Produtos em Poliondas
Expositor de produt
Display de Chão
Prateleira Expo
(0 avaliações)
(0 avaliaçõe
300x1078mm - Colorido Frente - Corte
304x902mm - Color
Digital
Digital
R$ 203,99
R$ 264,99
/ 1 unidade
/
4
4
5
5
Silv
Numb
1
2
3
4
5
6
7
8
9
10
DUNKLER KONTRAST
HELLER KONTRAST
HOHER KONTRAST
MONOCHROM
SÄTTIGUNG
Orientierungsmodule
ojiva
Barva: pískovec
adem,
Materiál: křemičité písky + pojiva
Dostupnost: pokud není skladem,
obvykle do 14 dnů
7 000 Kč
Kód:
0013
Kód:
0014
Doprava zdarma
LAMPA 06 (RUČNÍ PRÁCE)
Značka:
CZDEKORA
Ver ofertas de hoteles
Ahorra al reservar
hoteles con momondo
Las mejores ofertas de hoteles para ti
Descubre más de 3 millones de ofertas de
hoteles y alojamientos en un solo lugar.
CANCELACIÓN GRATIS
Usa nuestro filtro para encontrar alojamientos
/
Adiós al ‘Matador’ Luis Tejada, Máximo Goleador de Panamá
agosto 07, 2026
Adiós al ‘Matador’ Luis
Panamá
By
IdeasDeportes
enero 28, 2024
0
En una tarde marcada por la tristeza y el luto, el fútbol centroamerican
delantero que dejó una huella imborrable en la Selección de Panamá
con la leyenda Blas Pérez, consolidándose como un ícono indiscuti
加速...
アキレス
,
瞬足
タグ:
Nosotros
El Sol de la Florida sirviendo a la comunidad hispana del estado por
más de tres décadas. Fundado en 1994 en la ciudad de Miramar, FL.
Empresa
********
Exercise prompt >>
Look through the entries above and say how many lines contain "KONTRAST", giving nothing but the number.

Result >>
3